Dismissing allegations of the respondent’s counsel (State Bank of Pakistan and Habib Bank Ltd), that the Trust was involved in terrorist activities, counsel Irshad submitted that Al-Rasheed Trust was still operating in Pakistan and also in Afghanistan and helping the needy.

“If there was any material available, the government would have immediately banned the charitable organization”, he argued.

He referred to a letter which, he said, originated from the US and claimed that while freezing the account the respondents had no material, and they had acted on the instructions of the US.

He urged the court to take cognizance of the objective conditions in which it was operating. He submitted that in Afghanistan Taliban had control of 95 per cent of the territory before being dislodged by the coalition backed forces. The Trust’s operation in that country was to help orphans, destitute etc. especially when restrictions had been imposed on Afghanistan.

At the very outset, the petitioners’ counsel argued that he was deprived of his right without the authority of law and without the show-cause notice.

“Why they did not issue a show-cause notice if they had sufficient material,” counsel Irshad argued.

He said on Sept 25 account of the Trust was frozen, yet on the same day an amount was credited in the frozen account. As per the statment of account given by the Habib Bank in its counter-affidavit, again on Oct 2 certain amount was accepted by the bank in the frozen account, counsel Irshad said.

It was his contention that Section 41 of the Banking Companies Ordinance did not authorize the State Bank of Pakistan to freeze the account of Al-Rasheed Trust. This section, he submitted, had been inserted to protect the rights of investors.

It was his contention that Article 23 of the Constitution provided to every citizen the right to acquire or to hold the property. It was his case that the Security Council resolution under which the respondents had sought refuge for justifying action against the petitioner was not applicable.

He also rebutted the contentions of Habib Bank’s counsel on public and national interests and claimed that national public interest was subservient to the national interest.

Earlier, counsel for Habib Bank, Qazi Fez Issa accused the petitioner of suppressing the facts about other accounts and said that the bank had not acquire the amount but had just frozen the account of the petitioner. It was not acquisition.

At this point, Justice Sabihuddin observed that no law allowing this kind of seizure has been enacted as yet.

The counsel had maintained that exercise of the provisions of the Banking Companies Ordinance 1962 was bona fide, legal and issued in the national interest; the interest of the Financial industry; in consonance with Pakistan’s international commitments and obligations; and public security interest of Pakistan.

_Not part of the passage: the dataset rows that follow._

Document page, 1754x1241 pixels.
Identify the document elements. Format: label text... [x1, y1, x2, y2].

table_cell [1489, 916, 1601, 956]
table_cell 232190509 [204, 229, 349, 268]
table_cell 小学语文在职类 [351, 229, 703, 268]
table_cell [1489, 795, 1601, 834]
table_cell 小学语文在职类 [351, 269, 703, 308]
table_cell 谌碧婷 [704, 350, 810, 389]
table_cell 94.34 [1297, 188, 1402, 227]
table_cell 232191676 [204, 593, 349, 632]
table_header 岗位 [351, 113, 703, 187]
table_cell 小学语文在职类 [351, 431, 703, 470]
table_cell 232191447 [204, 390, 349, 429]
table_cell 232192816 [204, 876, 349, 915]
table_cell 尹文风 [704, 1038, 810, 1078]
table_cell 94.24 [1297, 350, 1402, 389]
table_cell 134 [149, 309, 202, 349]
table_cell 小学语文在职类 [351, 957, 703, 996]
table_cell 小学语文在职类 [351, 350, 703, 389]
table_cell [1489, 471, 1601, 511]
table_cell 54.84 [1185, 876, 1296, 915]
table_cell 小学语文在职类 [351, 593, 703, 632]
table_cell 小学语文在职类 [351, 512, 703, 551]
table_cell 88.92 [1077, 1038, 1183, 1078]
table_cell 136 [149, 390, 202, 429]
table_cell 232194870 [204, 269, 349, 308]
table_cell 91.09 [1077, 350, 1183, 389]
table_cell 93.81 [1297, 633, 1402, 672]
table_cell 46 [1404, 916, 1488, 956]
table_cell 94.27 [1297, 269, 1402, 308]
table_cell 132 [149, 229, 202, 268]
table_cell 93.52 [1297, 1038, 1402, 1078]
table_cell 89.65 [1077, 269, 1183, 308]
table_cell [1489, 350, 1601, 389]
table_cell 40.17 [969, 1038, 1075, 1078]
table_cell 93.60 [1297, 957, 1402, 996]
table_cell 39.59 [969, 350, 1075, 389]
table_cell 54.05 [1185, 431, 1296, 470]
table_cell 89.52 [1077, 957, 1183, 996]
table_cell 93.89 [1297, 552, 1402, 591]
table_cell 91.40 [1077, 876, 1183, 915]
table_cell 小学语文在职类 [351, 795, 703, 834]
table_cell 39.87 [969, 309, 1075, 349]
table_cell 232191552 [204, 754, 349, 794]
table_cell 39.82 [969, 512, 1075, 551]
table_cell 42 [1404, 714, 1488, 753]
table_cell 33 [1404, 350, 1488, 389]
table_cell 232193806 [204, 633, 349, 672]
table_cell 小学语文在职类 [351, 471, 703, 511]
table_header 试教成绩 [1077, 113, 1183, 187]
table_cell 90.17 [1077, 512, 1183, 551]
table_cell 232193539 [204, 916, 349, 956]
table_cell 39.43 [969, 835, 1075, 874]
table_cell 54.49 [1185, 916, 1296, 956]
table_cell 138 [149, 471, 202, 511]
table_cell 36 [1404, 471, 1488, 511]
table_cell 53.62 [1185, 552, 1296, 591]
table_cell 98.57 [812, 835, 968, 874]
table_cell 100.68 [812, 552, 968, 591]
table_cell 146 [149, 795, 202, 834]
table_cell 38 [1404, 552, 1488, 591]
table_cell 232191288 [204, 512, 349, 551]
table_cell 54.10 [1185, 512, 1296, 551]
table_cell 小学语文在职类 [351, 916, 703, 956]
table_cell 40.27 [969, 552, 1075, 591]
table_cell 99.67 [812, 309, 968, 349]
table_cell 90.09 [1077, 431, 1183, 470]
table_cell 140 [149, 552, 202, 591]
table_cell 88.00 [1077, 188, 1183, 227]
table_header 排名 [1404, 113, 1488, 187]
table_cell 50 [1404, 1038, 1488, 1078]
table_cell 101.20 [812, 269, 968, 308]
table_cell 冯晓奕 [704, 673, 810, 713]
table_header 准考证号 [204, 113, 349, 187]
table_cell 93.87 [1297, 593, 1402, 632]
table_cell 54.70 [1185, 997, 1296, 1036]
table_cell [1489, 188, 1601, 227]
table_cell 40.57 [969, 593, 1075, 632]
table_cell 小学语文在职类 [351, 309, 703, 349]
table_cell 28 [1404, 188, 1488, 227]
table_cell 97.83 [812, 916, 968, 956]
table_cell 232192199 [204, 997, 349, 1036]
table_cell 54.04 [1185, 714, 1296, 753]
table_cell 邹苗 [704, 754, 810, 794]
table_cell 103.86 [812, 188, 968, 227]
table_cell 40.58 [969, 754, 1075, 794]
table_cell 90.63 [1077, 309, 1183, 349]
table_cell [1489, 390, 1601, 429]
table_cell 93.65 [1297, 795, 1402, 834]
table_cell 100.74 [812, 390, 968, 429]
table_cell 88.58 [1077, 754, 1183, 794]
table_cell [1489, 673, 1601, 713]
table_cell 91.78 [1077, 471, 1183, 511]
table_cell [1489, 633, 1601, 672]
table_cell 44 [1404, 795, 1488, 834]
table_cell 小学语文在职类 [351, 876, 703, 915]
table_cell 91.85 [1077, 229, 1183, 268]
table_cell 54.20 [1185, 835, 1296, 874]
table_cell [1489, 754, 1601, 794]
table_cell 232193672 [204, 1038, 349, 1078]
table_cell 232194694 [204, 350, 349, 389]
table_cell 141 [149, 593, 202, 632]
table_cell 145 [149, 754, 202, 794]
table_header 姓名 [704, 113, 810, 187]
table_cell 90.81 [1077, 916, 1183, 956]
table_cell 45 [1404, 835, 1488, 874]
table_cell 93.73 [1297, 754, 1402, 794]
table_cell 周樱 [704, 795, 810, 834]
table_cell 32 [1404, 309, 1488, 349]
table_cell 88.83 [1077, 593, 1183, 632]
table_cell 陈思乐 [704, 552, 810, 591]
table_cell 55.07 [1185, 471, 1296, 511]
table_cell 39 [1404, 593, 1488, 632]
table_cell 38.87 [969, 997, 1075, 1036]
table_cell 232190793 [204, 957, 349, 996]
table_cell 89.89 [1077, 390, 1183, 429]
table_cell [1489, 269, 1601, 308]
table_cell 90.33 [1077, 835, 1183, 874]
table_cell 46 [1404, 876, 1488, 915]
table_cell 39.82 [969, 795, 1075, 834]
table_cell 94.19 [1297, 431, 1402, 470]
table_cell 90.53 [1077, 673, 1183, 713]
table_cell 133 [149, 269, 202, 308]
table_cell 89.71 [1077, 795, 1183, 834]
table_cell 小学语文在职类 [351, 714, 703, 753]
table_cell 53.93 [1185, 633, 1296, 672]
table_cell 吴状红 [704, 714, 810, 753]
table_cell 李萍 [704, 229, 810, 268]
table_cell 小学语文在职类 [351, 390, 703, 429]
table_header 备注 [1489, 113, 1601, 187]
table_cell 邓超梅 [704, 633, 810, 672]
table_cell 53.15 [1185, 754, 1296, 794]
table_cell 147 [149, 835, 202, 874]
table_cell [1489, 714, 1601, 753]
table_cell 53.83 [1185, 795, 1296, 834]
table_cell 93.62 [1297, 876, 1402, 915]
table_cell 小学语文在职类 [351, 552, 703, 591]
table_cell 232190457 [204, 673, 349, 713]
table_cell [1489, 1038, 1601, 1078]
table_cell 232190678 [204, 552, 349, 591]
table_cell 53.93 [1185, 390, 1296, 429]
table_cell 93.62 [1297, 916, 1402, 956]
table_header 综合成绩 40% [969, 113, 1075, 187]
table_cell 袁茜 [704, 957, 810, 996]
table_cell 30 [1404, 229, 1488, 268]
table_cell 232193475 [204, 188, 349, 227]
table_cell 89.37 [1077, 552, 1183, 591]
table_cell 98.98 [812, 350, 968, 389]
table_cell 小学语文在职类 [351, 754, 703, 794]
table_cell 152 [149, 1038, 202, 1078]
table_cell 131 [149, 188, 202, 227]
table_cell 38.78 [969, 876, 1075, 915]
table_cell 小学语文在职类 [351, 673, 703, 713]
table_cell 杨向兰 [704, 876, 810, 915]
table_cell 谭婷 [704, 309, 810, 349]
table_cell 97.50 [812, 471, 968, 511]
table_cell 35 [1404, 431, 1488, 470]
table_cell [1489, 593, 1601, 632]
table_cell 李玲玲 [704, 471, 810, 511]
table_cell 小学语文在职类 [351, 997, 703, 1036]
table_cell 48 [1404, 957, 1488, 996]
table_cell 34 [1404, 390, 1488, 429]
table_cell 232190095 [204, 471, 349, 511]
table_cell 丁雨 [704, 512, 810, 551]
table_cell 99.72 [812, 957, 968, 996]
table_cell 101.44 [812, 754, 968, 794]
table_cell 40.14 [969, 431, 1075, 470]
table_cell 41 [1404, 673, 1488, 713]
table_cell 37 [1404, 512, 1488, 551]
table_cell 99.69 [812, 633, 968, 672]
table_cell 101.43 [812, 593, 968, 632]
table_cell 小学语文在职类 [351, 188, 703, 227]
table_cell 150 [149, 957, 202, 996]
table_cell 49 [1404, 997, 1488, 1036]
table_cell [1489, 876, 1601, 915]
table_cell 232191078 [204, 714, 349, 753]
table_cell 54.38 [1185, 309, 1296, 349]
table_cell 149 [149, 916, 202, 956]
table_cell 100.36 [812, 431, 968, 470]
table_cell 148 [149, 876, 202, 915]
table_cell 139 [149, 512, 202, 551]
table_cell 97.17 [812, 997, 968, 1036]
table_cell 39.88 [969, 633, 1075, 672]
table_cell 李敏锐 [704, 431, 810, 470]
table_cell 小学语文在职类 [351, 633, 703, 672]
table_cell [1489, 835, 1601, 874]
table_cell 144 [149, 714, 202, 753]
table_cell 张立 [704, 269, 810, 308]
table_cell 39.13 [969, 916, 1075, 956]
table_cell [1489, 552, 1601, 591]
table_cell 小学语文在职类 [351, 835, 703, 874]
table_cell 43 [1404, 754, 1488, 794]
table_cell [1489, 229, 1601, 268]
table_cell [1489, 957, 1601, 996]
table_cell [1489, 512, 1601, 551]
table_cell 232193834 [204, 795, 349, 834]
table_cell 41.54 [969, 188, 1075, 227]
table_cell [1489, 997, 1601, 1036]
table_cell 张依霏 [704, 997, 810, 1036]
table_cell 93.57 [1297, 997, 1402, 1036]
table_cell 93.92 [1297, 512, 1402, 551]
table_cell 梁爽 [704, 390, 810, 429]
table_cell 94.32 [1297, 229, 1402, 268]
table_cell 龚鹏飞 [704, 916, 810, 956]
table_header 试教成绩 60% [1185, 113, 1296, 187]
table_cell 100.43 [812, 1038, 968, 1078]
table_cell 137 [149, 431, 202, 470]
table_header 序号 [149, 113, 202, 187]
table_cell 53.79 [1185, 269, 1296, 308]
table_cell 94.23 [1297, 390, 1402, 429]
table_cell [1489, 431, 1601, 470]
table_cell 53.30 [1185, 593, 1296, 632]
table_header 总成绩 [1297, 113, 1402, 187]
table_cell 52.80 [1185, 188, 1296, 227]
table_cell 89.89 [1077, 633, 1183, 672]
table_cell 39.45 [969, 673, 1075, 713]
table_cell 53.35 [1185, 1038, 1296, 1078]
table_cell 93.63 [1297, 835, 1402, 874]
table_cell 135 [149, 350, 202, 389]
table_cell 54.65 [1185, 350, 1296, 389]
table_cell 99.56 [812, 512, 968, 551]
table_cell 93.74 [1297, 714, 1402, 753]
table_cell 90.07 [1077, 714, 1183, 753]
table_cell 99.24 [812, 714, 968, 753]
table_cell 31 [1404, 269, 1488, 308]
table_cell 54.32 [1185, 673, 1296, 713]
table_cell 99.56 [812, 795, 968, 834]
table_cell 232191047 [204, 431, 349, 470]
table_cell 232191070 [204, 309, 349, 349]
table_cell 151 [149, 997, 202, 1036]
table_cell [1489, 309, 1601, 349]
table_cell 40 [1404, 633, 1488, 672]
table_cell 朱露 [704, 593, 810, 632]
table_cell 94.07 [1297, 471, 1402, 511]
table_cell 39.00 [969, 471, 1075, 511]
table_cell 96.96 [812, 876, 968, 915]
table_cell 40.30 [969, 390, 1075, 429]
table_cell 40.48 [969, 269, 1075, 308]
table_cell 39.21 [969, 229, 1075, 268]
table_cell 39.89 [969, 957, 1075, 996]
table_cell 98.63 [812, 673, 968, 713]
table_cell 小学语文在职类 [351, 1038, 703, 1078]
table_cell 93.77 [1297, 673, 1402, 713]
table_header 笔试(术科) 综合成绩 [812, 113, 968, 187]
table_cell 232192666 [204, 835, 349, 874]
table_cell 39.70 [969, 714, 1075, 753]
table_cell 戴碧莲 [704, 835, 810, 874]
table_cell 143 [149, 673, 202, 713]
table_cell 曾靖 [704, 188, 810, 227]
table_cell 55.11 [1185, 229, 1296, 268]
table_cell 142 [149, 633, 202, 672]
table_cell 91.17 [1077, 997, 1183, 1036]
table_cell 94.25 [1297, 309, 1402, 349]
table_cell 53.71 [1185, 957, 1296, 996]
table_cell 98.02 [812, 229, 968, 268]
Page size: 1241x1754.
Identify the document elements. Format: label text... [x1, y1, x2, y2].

The SBP action was initiated bona fide on evidence of the Al- Rasheed Trust assisting, aiding, abetting, and/or encouraging the Taliban, Osama Bin Laden and terrorists, against the interest of Pakistan, its national security, the economy, Pakistan’s international commitments, treaty and customary international law and contrary to public policy and necessity.

It was the case of the respondents that Al-Rasheed Trust was also responsible for inflammatory publications encouraging and inciting violence against Government of Pakistan and encouraging action in favour of the Taliban, Osama Bin Laden and terrorist organisations. In this context, he referred to the logo of Al- Rasheed Trust’s publication “Zarb-i-Momin”.

While Qazi Fez Issa was making submission on Section 40 and 41A of the Banking Companies Ordinance, Justice Sabih again observed that “court has to examine both the restrictions and reasonableness in accordance with the law. Reasonableness of the law must precede the reasonableness of the restrictions”.

When the proceedings commenced, Barrister Zahid Usman Jameel submitted some case laws before the court.

During the course of arguments the locus standi of the UN Security Council resolution vis-a-vis municipal laws, national sovereignty and proprietary rights were agitated and the petitioner built his case on the premise that the action taken at the behest of the US.